How to protect yourself from opioid addiction
We’ve all heard about the global opioid epidemic, but many of us may not know how or why opioids became such a public health issue. Pain medicine specialist Kevin Walker, MD, discussed when opioids are appropriate, why they can be addictive and what alternatives can be used for pain management.
“Opioids have been around a long time, but they are not dissimilar to other medications,” said Dr. Walker. “Every medication has risks and benefits.”
What are some commonly prescribed opioid medications?
Dr. Walker said these are some opioid medications that are commonly prescribed:
- Hydrocodone-based products like Lortab or Norco
- Oxycodone-based products like Oxycontin
- Morphine, which can be prescribed as an injectable medication when you’re in the hospital
- Fentanyl, which is a synthetic opioid used in operating rooms
When is it appropriate to use opioids?
“It’s common to be given a prescription of an opioid for a couple of days so you can recover from surgery,” said Dr. Walker. “Opioids are used in traumatic events, like a bad car wreck. We also give them to patients who have cancer, especially metastatic cancer. We are starting to study this extensively to see if all patients need opioids, and the good news is the answer is no.”
Before taking a pain medication, what are some questions I should ask my doctor?
Dr. Walker said it’s important to ask the question why, because if you understand the why, your compliance is going to be better and it’s going to be a better treatment plan. These are some questions patients should ask:
- Why am I taking this medication?
- Why do I need this procedure?
- Why do I need to do whatever it is you’re asking me to do?
- What are the side effects of this medication?
- What are the risks and how do I mitigate those risks?
- What can I do to protect myself, to make myself healthier and not cause any other harm?
What are some alternatives to opioids for pain relief?
Dr. Walker said the type of pain medication depends on your diagnosis. Here are some options:
- Surgical or inflammatory pain. Medications like Tylenol and Advil work well. Alternating those two medicines is a great way to approach it, so you’re not taking too much of one.
- Back pain. Back pain is muscular in most cases, so using medications to loosen up muscles is appropriate. Also, stretching those muscles, maybe doing yoga or Tai-Chi, can make you healthier.
- Nerve pain. If you have nerve pain such as neuropathy, there are medications called membrane stabilizers that can calm those nerves down. There are even certain subsets of anti-depressant called SNRIs that can help with pain transmission as well.
Depending on the level of pain, there are other options for treatment that do not involve opioids. Some of these therapy alternatives include:
- Exercise and movement
- Physical therapy
- Rehabilitation therapy
- Occupational therapy
What are some of the misconceptions about opioid use?
Dr. Walker said these are some common misconceptions he hears from patients and reasons why they’re not true:
“Opioids treat my pain.” Opioids are just a perception blocker. They don’t treat the pathology. It’s better to treat the problem, so you don’t have the symptom of pain.
“I won’t become addicted.” Nobody’s immune to abuse of these medications, and everybody will become chemically dependent on these medications if you take them long enough. Addiction is real. It’s a medical condition – a brain disease. It affects all of us, no matter where you come from, what your ethnic background, what your socioeconomic status is. You are not protected against it.
What are some warning signs I’m becoming dependent on opioids?
Dr.
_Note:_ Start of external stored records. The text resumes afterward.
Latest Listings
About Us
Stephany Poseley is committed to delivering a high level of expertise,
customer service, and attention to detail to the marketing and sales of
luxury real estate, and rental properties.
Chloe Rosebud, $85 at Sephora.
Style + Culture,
Walker said to look at what you are focused on. “Is it normal life experiences, like family, job, enjoyment, activities? Or is it a focus on needing more medicine? Because that’s when things start getting out of control and it’s hard for that individual to recognize it. It can take a family member recognizing the change and speaking up about it.”
How should I store or dispose of painkillers?
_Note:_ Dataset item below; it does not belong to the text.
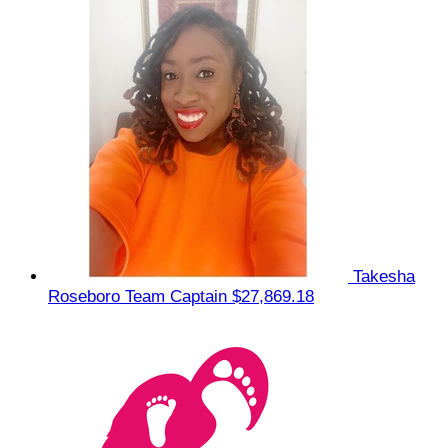
Takesha
Roseboro
Team Captain
$27,869.18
Dr. Walker said providers are starting to prescribe significantly less, because, on average, people are only using about 15% of what they were prescribed. But if you use this medication chronically, they need to be stored in a protected place.
“Get a lockbox or a safe that very few people have access to. There are people out there that want these medicines and if they know you have them, they’re going to take them from you,” he said.
If you have leftover pills, here are some ways to dispose of them:
- Look for drug take-back programs. These are usually available at your local hospital, government agency (like SC DHEC) or police department.
- Use cat litter. Put the pills in the cat litter and pour some water over it so it turns into a giant block. You can throw it into the trash because the chemicals in the medication have been deactivated.
- Check with your pharmacy. Many are giving patients bags that you can use to dispose of the medications.
- Flush them. It’s safer to flush the medication versus letting them get out on the street.